→ INSTRUCTIONS FOR THE TASK:
Starting with the line that contains "hfov_deg: 21.9" and stopping after the line that contains "focal_mm: 4.2", return each line below exactly as written, with no others.

→ RECORDS FOR THIS TASK:
****************

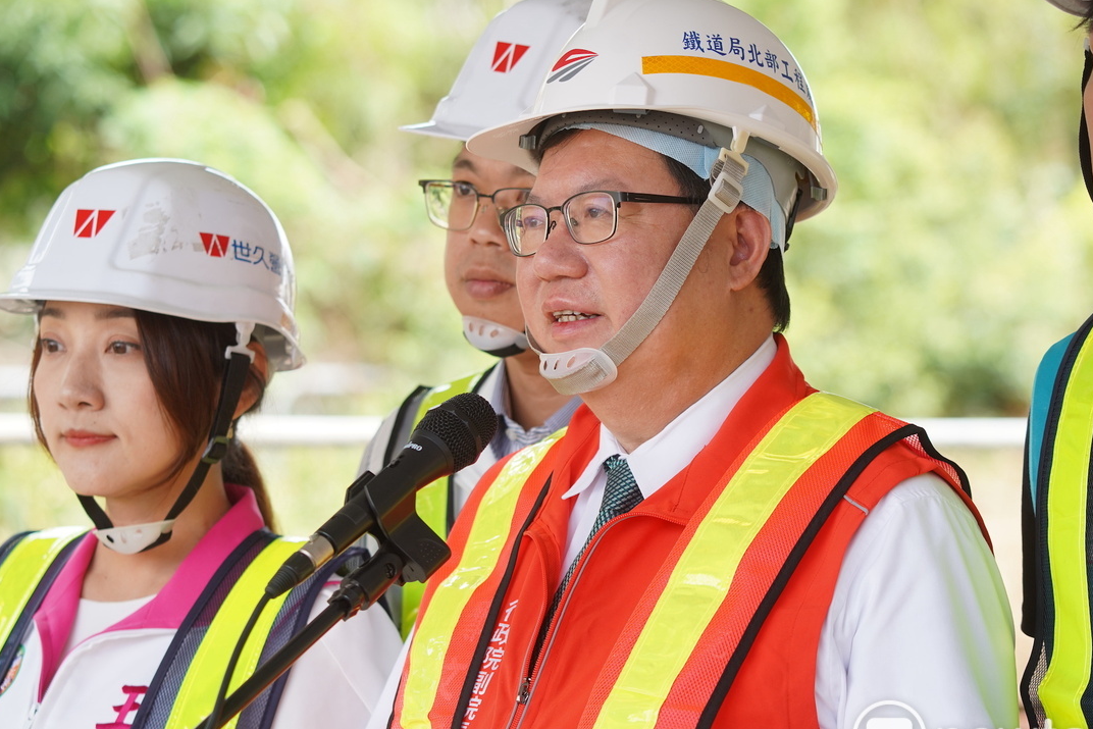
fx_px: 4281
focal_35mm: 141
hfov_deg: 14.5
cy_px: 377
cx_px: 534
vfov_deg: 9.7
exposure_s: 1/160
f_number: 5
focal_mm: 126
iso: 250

****************

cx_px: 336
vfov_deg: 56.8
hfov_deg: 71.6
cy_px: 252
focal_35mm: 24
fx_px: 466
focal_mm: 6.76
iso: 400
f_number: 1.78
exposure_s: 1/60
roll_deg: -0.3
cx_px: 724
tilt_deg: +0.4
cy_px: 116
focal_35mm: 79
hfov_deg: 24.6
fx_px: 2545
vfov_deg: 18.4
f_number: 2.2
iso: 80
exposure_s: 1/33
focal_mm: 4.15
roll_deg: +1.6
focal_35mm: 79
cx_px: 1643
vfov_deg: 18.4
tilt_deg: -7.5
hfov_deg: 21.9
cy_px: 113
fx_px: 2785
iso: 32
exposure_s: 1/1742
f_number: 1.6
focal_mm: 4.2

****************

→ REPLY TO THE EXERCISE:
hfov_deg: 21.9
cy_px: 113
fx_px: 2785
iso: 32
exposure_s: 1/1742
f_number: 1.6
focal_mm: 4.2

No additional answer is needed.